Exercise material
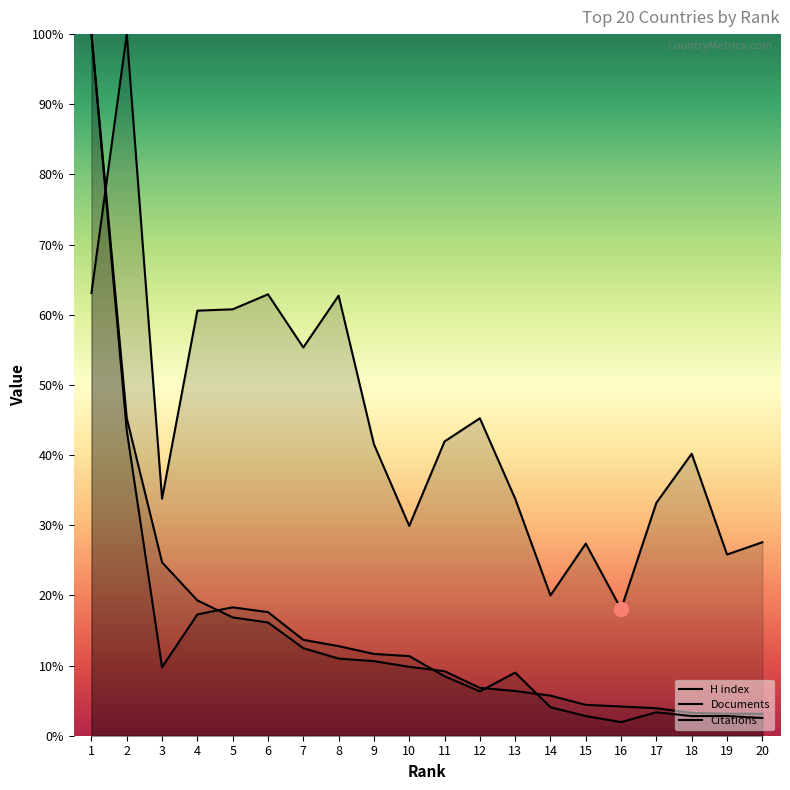

Reading left to right, list all the values displayed in this chart.

H index: 1=63.1	2=100.0	3=33.8	4=60.6	5=60.8	6=62.9	7=55.3	8=62.7	9=41.6	10=29.9	11=41.9	12=45.2	13=33.8	14=20.0	15=27.4	16=18.1	17=33.2	18=40.2	19=25.8	20=27.6
Documents: 1=100.0	2=45.3	3=24.7	4=19.3	5=16.9	6=16.1	7=12.5	8=11.0	9=10.6	10=9.8	11=9.2	12=6.8	13=6.4	14=5.7	15=4.4	16=4.2	17=3.9	18=3.3	19=3.1	20=3.1
Citations: 1=100.0	2=43.5	3=9.8	4=17.3	5=18.3	6=17.6	7=13.7	8=12.8	9=11.7	10=11.3	11=8.5	12=6.3	13=9.0	14=4.1	15=2.8	16=1.9	17=3.3	18=2.8	19=2.8	20=2.5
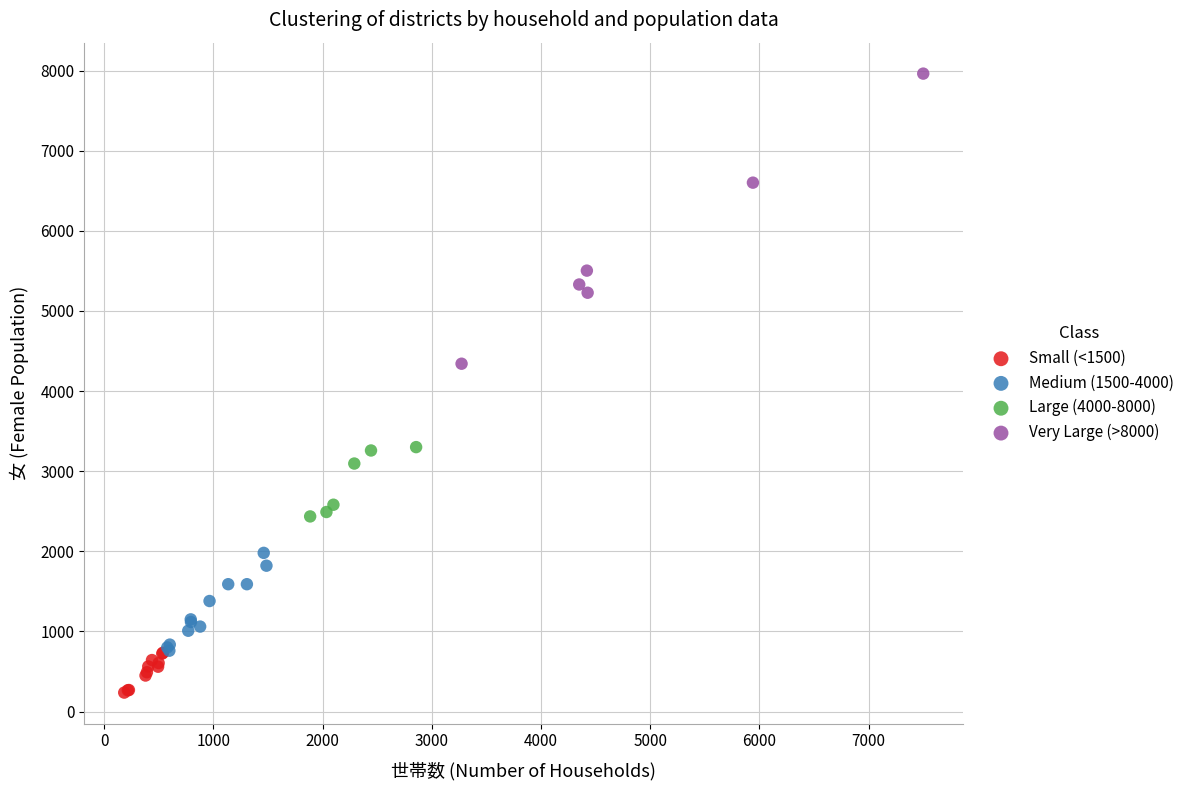

Which series contains the highest Y value?

Very Large (>8000)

Directive
Can you rewrite all the lines above as a JSON list of strings, one string per line, skipping blank lines and leaving out the pictures?

Problem solution
[
  "Reading left to right, list all the values displayed in this chart.",
  "H index: 1=63.1\t2=100.0\t3=33.8\t4=60.6\t5=60.8\t6=62.9\t7=55.3\t8=62.7\t9=41.6\t10=29.9\t11=41.9\t12=45.2\t13=33.8\t14=20.0\t15=27.4\t16=18.1\t17=33.2\t18=40.2\t19=25.8\t20=27.6",
  "Documents: 1=100.0\t2=45.3\t3=24.7\t4=19.3\t5=16.9\t6=16.1\t7=12.5\t8=11.0\t9=10.6\t10=9.8\t11=9.2\t12=6.8\t13=6.4\t14=5.7\t15=4.4\t16=4.2\t17=3.9\t18=3.3\t19=3.1\t20=3.1",
  "Citations: 1=100.0\t2=43.5\t3=9.8\t4=17.3\t5=18.3\t6=17.6\t7=13.7\t8=12.8\t9=11.7\t10=11.3\t11=8.5\t12=6.3\t13=9.0\t14=4.1\t15=2.8\t16=1.9\t17=3.3\t18=2.8\t19=2.8\t20=2.5",
  "Which series contains the highest Y value?",
  "Very Large (>8000)"
]